Input data:
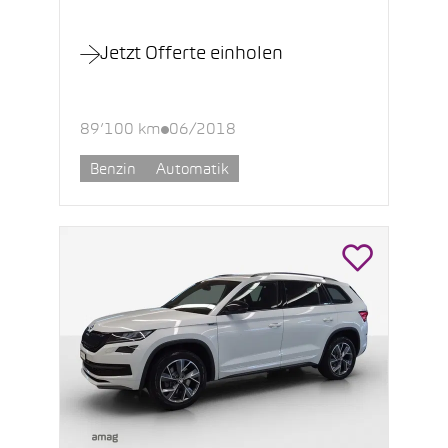
Jetzt Offerte einholen
89’100 km
06/2018
Benzin
Automatik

Written task:
Write out these lines again, switching "Benzin" to "Diesel" and keeping everything else the same. Leave the pictures out.

The answer:
Jetzt Offerte einholen
89’100 km
06/2018
Diesel
Automatik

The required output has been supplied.